Get rid of the "Enroll in multi-factor authentication" screen on email verification

[alexwlchan]

When users verify their email address, they're briefly taken to https://account.wellcomecollection.org/u/email-verification?ticket=[…] which shows the message "Enroll in multi-factor authentication"

What's up with that? We shouldn't be showing them that.

Note: although this behaviour is now fixed, it's a hacky workaround. I'm leaving this ticket open to track fixing it "properly".

[alexwlchan]

I was hoping to use a0deploy to get a dump of all our config, find out where (if anywhere) this is configured. But it seems unhappy with me:

$ a0deploy export -c config.json -f yaml -o .
2022-08-17T08:18:20.745Z - error: Problem running command export
2022-08-17T08:18:20.745Z - error: {"error":"access_denied","error_description":"Service not enabled within domain: https://stage.account.wellcomecollection.org/api/v2/"}

[alexwlchan]

Notably: this is much faster on subsequent verifications. Could it be related to the Sierra database verify script? 🤔

[alexwlchan]

I managed to get a dump of the config using a token from the Auth0 Management API Explorer, but I can't see the word "Enroll" anywhere in the output – so I don't think it's something we've configured.

[alexwlchan]

I had a go at customising all the text in the email-verification prompts, using the list from https://auth0.com/docs/customize/universal-login-pages/universal-login-page-templates

{
  "email-verification-result": {
    "pageTitle": "@@AWLC pageTitle",
    "verifiedTitle": "@@AWLC pageTitle",
    "errorTitle": "@@AWLC errorTitle",
    "alreadyVerifiedDescription": "@@AWLC alreadyVerifiedDescription",
    "invalidAccountOrCodeDescription": "@@AWLC invalidAccountOrCodeDescription",
    "unknownErrorDescription": "@@AWLC unknownErrorDescription",
    "buttonText": "@@AWLC buttonText",
    "auth0-users-expired-ticket": "@@AWLC auth0-users-expired-ticket",
    "custom-script-error-code": "@@AWLC custom-script-error-code",
    "auth0-users-used-ticket": "@@AWLC auth0-users-used-ticket",
    "auth0-users-validation": "@@AWLC auth0-users-validation",
    "verifiedDescription": "Thank you for verifying your email address. The library team will review your application and will confirm your membership within the next 72 hours."
  }
}

but I still get the same error. 🤔

[alexwlchan]

I also can't find this string anywhere on Google or the Auth0 documentation; I have no idea where it comes from. :|

[alexwlchan]

Aha, I got a workaround.

Previously I've been unable to inspect the page properly, because it appears in a browser then blinks away almost immediately.
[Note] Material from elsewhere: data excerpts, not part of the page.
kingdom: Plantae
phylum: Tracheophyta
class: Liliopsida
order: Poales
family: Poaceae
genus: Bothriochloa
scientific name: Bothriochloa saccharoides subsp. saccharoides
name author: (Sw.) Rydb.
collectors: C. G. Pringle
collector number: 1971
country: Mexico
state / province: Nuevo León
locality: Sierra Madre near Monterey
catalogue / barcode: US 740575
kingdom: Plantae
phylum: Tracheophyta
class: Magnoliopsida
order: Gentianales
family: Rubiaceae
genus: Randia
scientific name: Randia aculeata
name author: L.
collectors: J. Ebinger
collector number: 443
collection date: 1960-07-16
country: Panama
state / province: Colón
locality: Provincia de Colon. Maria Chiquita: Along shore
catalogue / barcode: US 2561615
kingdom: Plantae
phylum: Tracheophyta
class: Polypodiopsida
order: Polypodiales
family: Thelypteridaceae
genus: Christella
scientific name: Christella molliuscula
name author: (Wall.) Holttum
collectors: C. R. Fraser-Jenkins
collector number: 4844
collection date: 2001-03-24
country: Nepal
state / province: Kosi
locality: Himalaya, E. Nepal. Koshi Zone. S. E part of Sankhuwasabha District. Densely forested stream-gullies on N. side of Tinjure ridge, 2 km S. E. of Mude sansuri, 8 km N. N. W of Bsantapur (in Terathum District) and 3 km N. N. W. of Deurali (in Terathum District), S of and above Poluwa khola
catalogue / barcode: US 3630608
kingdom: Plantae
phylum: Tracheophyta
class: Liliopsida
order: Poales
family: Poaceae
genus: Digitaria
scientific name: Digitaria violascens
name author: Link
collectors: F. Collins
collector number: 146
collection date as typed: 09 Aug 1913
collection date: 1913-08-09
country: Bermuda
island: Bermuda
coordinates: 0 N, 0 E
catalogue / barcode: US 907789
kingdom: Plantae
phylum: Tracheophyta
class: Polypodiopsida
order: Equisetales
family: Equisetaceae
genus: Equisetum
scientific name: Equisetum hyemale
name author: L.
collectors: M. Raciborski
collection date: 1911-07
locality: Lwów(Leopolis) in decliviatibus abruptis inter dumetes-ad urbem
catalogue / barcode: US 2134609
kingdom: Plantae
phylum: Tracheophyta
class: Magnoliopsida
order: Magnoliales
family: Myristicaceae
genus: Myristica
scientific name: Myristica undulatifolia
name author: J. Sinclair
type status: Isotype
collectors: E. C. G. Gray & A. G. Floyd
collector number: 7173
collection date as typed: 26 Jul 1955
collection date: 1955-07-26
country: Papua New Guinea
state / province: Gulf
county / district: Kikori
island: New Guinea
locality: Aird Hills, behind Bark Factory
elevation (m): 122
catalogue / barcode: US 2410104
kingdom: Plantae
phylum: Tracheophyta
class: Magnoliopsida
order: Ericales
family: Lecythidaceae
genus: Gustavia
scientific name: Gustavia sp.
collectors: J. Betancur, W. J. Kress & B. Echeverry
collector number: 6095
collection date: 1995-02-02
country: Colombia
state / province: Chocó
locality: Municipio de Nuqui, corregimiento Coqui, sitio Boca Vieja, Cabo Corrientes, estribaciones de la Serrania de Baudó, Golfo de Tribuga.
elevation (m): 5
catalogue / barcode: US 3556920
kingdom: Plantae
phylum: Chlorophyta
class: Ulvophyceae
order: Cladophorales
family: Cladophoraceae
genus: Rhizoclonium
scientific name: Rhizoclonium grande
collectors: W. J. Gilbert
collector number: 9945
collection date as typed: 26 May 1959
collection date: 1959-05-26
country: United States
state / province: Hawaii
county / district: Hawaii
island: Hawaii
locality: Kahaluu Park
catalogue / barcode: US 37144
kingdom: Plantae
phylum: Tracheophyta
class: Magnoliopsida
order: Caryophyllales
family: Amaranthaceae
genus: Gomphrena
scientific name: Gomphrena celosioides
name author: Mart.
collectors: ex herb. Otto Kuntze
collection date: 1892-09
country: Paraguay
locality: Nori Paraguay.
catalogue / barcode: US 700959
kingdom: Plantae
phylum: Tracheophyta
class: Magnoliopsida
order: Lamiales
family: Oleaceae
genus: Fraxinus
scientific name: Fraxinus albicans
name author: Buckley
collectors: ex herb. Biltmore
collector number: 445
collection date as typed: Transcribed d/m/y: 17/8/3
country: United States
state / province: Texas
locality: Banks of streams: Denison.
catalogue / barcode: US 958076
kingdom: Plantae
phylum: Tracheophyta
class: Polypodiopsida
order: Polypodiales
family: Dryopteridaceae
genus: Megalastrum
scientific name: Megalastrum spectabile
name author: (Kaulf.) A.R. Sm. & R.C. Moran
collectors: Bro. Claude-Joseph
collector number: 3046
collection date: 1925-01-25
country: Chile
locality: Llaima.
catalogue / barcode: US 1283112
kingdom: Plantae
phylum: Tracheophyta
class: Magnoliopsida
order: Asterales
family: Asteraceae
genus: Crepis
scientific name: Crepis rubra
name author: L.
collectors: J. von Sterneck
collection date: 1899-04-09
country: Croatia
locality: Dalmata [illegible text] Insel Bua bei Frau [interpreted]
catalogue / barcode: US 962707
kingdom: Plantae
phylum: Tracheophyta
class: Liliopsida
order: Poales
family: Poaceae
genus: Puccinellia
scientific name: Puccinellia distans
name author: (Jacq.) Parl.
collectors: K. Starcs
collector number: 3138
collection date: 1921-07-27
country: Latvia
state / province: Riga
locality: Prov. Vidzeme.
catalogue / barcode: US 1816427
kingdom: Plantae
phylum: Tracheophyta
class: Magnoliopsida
But today I ran the following command:

$ curl -v 'https://stage.account.wellcomecollection.org/u/email-verification?ticket=wprWzdbIiLWhVZfKzSv7ZMvCIthu3vh5' > email-verification.html

which saved the page to a local HTML file (attached to this comment).

email-verification.html

```html

Enroll in multi-factor authentication

Click Continue to Verify Your Email

Continue

```

This is the interesting bit:

        <!-- Here we need to show the description message -->
        <h1>Enroll in multi-factor authentication</h1>

which matches part of our universal-login template.

This does two things:

1. It gives us a workaround; we can replace that message with text that we control
2. We know this is coming from inside the Universal Login flow

I am going to ask about this in the Auth0 forums, but in the meantime we're less likely to confuse users.

[alexwlchan]

I've started a thread in the Auth0 support forums to ask what's going on here, in the hope somebody else knows more than me: https://community.auth0.com/t/why-do-users-see-a-brief-enroll-in-multi-factor-authentication-screen-during-email-verification/89145

[alexwlchan]

I'm going to remove this card from the board because it's "fixed" by merging https://github.com/wellcomecollection/identity/pull/376, but it's a hacky fix. I'm going to leave this ticket open to track understanding the underlying issue and fixing it properly, possibly using the Auth0 forum post above.

[rcantin-w]

The Auth0 thread went dead and I don't think this has been raised since either. As it's got a fix in place, I'm thinking we close and unarchive should we want to look into it again.